Cinq des six Banques centrales des pays membres du Conseil de coopération du Golfe (CCG) ont relevé, mercredi 16 septembre 2026, leurs taux d’intérêt, dans le sillage du relèvement décidé par la Réserve fédérale américaine (Fed), laquelle a augmenté son taux directeur de 25 points de base, portant sa fourchette cible à 3,75 %-4 %…
Les décisions des Banques centrales du Golfe s’expliquent notamment par l’ancrage leurs monnaies au dollar américain. De ce fait, le maintien d’une certaine cohérence avec les taux américains contribue à préserver la stabilité des changes et à limiter les mouvements de capitaux. Le Koweït, dont le dinar est lié à un panier de devises comprenant le dollar, constitue la principale exception.

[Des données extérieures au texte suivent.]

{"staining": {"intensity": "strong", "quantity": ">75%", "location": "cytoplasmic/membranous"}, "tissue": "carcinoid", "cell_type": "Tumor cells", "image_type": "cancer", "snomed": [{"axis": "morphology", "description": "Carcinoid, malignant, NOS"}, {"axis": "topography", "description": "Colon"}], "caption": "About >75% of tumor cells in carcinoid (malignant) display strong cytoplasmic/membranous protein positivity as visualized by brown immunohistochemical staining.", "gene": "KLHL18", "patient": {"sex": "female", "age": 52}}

En effet, la Banque centrale saoudienne a relevé son taux de prise en pension (repo) de 25 points de base, à 4,50 %, tandis que son taux de pension inversée (reverse repo) a été porté à 4 %. Selon l’institution, cette décision s’inscrit dans son objectif de préserver la stabilité monétaire et financière du Royaume.

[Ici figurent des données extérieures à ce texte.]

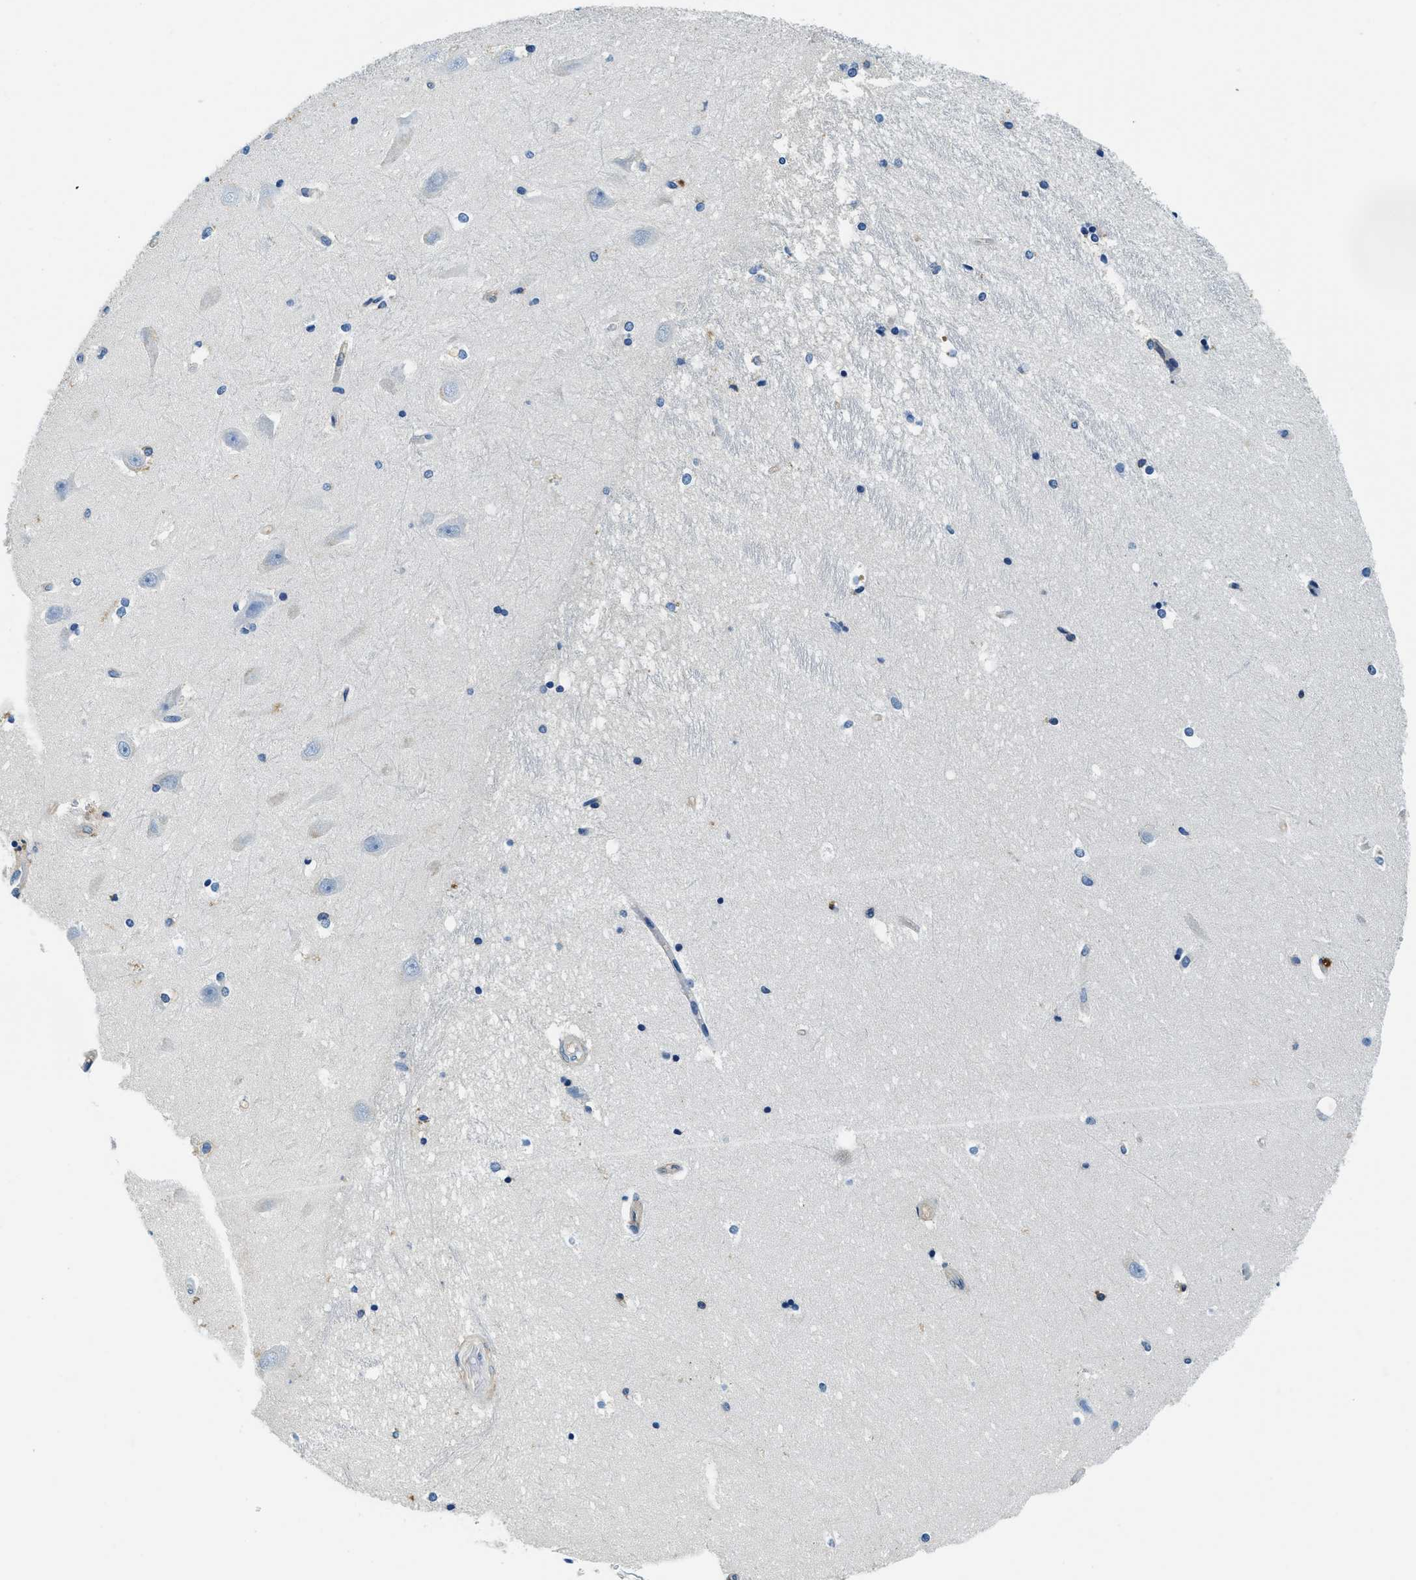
{"staining": {"intensity": "negative", "quantity": "none", "location": "none"}, "tissue": "hippocampus", "cell_type": "Glial cells", "image_type": "normal", "snomed": [{"axis": "morphology", "description": "Normal tissue, NOS"}, {"axis": "topography", "description": "Hippocampus"}], "caption": "The immunohistochemistry (IHC) photomicrograph has no significant staining in glial cells of hippocampus. (DAB (3,3'-diaminobenzidine) immunohistochemistry (IHC), high magnification).", "gene": "TWF1", "patient": {"sex": "male", "age": 45}}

De son côté, la Banque centrale des Émirats arabes unis a relevé de 25 points de base le taux de base de sa facilité de dépôt au jour le jour, de 3,65 % à 3,90 %. La nouvelle décision prend effet jeudi 17 septembre.
À Oman, le taux de prise en pension appliqué aux banques locales a également été augmenté de 25 points de base, à 4,50 %. La Banque centrale omanaise a expliqué que cette mesure était cohérente avec le régime de change fixe du rial et visait à préserver la stabilité monétaire et financière tout en limitant les pressions inflationnistes.
Le mouvement s’est étendu au Qatar et à Bahreïn, dont les Banques centrales ont elles aussi relevé leurs taux directeurs de 25 points de base. Ainsi, à Bahreïn, le taux appliqué aux dépôts à une nuit passe de 4,25 % à 4,50 %.
Ces décisions interviennent alors que les économies du Golfe sont confrontées aux répercussions de la forte volatilité des marchés de l’énergie et des tensions géopolitiques régionales.
L’exception koweïtienne
La Banque centrale du Koweït a, en revanche, décidé de laisser ses taux inchangés. Le régime de change particulier du dinar koweïtien, indexé sur un panier de devises plutôt que directement sur le dollar, donne davantage de latitude à l’institution pour adapter sa politique monétaire aux conditions économiques nationales.
A noter que le resserrement monétaire intervient alors que la flambée des prix de l’énergie alimente les tensions inflationnistes. La guerre entre les États-Unis et l’Iran, les perturbations du trafic dans le détroit d’Ormuz et les dommages causés à certaines infrastructures énergétiques ont fortement perturbé les marchés pétroliers régionaux.
Pour les Banques centrales du Golfe, l’enjeu est donc double : préserver la stabilité des régimes de change liés au dollar tout en contenant les éventuelles pressions inflationnistes liées au renchérissement de l’énergie.